Physical unclonable functions (PUFs) have emerged as potent hardware primitives owing to their intrinsic properties of being secret key-free, clone-proof, and lightweight. However, PUFs cannot avoid the threats of machine learning modeling and side-channel attacks (SCAs). Nevertheless, almost all attacks neglect the correlations between the mathematical model and side-channel models introduced by PUF internal parameters; thus, such attacks fail to exploit related data and struggle in modeling complex PUFs. To address this problem, we propose a framework for using auxiliary learning SCAs to model strong PUFs by learning multiple related tasks together. Side-channel information predictions are introduced as auxiliary tasks to facilitate the primary task of predicting response. The parameters hard for the primary task to learn can be shared by the auxiliary tasks that learn the same parameters more straightforwardly.
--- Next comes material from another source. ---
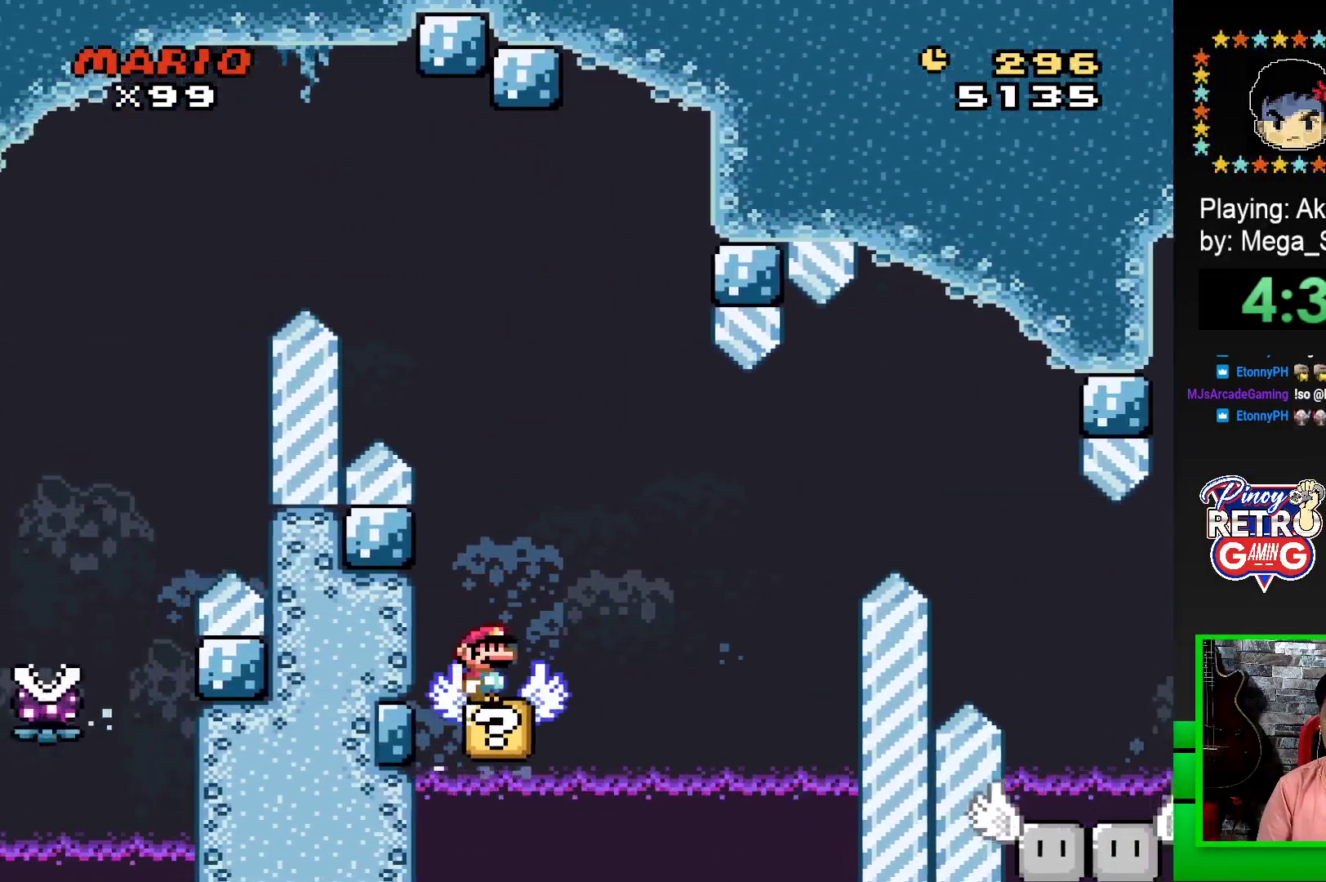
{"buttons": ["SQUARE", "DPAD_RIGHT"], "events": [[150, "CROSS", "down"], [267, "CROSS", "up"]]}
Based on the proposed framework, we design a specific auxiliary learning power SCA that employs power level prediction as the auxiliary task. The proposed attack is implemented with the hard-parameter sharing and hierarchy sharing deep neural networks. Experimental results demonstrate that the proposed attack succeeds in modeling XOR APUF, MPUF, and iPUF and outperforms the state-of-the-art methods in modeling MPUF and iPUF. We evaluate the influences of task relatedness, architecture, and loss weight ratio. Furthermore, we propose a fine-grained classification-based method to generate the auxiliary task with an enhanced relationship to the primary task. According to the response, the class corresponding to a specific side-channel state is further divided into two subclasses. Experimental results demonstrate that the generated auxiliary task promotes performance and alleviates the adverse effects of improper architecture and parameters.